Dieng, l’héritier légal d’Abdou Diouf n’a pas la légitimité d’un Djibo Kâ ou d’un Moustapha Niasse, vieux compagnons de Diouf qui peuvent rallier les suffrages des socialistes en temps opportun. Bien sûr, l’un comme l’autre sont pour l’instant en "réservé" de leur parti originel, mais, il pourrait effectuer leur "mue" au moment voulu ou plus simplement réadapter leur discours politique. Une occurrence qui pourrait faire voler en éclats le PS et que Wade avait déjà préparée avec sa coalition "hétéroclite" qui a pris le pouvoir en 2000.

Le père "assassinera"-t-il le fils ?

Hormis le PS, l’échiquier politique sénégalais s’apparente à un "désert" du côté de l’opposition, tous les ténors de celle-ci (Abdoulaye Bathily, Landing Savané...) ayant rallié le camp de Wade ou ayant "flirté" avec lui à un moment donné.
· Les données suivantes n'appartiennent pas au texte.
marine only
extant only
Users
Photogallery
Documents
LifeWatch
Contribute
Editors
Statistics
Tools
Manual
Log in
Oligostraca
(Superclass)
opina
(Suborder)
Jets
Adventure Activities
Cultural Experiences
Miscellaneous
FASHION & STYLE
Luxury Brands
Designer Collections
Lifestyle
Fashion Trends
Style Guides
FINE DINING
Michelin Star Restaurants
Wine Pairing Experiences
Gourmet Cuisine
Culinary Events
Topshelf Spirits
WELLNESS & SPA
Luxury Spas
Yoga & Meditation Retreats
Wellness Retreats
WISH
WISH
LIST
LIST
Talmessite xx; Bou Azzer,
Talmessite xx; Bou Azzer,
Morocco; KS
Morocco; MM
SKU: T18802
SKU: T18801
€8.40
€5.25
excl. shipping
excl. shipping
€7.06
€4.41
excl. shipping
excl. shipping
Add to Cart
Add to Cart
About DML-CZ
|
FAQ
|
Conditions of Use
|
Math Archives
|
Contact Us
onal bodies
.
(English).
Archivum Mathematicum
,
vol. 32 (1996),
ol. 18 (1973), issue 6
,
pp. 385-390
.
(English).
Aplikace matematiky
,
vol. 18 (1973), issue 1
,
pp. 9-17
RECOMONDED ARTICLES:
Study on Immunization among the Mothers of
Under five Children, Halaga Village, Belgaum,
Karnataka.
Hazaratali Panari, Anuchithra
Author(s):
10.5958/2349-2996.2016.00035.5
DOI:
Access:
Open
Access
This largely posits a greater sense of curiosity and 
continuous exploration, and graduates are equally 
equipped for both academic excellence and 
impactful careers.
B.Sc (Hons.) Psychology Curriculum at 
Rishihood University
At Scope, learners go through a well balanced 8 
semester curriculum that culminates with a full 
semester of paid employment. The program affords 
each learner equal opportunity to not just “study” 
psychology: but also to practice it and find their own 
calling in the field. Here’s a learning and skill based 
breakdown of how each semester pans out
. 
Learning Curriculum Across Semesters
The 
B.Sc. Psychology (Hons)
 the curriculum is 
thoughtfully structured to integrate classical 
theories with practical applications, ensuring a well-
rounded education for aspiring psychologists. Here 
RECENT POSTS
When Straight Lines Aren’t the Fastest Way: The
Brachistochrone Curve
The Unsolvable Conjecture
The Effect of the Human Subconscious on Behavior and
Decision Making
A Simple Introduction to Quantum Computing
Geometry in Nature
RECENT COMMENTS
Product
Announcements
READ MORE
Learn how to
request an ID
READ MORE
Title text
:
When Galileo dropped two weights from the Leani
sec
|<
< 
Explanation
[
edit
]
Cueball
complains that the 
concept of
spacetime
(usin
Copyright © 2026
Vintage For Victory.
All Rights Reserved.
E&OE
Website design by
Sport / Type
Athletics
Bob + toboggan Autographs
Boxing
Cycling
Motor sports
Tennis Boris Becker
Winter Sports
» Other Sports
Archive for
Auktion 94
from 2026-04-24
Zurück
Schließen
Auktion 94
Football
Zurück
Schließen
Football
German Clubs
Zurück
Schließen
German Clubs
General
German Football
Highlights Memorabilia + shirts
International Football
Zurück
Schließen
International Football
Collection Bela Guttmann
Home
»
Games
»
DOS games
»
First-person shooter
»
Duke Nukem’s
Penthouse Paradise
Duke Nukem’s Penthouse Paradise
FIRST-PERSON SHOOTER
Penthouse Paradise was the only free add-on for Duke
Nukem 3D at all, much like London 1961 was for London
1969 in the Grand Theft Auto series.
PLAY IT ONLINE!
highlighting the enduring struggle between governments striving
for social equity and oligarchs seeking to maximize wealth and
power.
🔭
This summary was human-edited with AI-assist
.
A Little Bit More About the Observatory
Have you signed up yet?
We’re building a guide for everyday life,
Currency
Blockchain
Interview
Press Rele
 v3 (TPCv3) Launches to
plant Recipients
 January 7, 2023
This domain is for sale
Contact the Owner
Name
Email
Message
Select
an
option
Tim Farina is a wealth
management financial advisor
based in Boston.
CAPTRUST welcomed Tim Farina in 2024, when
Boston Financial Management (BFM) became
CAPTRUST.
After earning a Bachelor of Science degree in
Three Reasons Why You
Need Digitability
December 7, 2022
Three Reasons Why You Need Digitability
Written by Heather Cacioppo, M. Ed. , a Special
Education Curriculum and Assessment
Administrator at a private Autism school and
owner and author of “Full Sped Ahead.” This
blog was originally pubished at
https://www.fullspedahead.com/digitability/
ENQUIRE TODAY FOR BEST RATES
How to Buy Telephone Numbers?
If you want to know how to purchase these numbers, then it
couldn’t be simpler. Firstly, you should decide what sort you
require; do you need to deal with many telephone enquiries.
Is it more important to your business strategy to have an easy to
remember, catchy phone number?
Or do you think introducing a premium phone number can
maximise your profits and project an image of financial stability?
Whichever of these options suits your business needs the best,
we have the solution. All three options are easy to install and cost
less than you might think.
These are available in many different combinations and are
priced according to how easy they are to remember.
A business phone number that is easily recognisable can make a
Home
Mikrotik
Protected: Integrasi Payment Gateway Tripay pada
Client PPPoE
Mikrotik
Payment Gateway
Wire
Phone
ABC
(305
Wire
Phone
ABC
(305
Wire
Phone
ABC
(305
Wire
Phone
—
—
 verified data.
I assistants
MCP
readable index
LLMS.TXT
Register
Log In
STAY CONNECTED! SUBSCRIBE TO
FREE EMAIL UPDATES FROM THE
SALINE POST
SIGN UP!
Le danger vient donc de son propre camp et pour le circonscrire, il n’a pas hésité à faire revenir au bercail le fils prodigue, Ousmane NGom, pour contrecarrer la montée en puissance de Seck. Hériter historique de l’avocat Wade alors que celui-ci bataillait dans l’opposition, Ousmane N’Gom avait succombé aux sirènes du Parti socialiste. La séparation entre les deux hommes avait pris des allures mélodramatiques, ce qui a donné plus de faste aux retrouvailles, Ousmane NGome s’étant vu accorder le portefeuille de la Défense. Conscient que sa "trahison" l’a coupé de la base du parti, le fils prodigue joue la carte d’un deuxième mandat de Wade pour mieux s’accaparer d’un parti qu’il connaît mieux que quiconque. C’est donc tout naturellement qu’il est du côté des pourfendeurs de Seck, lequel est donc accusé d’avoir "dissipé" des deniers publics.

Cela, lors de la construction de la route Dakar-Thiès (la ville natale de Seck) qui aurait coûté 85 millions d’euros avec une "marge bénéficiaire" de 32 millions pour Seck. Une accusation que ce dernier a mis sur le compte de "l’acharnement" et qu’il a promis de "démonter" pièce par pièce. C’est peut-être cela qui explique cette nouvelle accusation d’atteinte à la sûreté de l’Etat, autrement plus sérieuse et surtout moins facile à remettre en cause.

On est mémoratif qu’en 1962, Mamadou Dia, président du Conseil, avait valu ce montage et l’histoire pourrait balbutier. Les puristes espèrent toutefois que l’avocat féru de droit, Abdoulaye Wade ne franchira pas ce rubicon plein de dangers pour sa notoriété. Mais, nous sommes en politique, domaine qui ne s’embarrasse guère de bons sentiments.

Pour l’heure, le "modèle" de démocratie en Afrique a perdu beaucoup de sa superbe.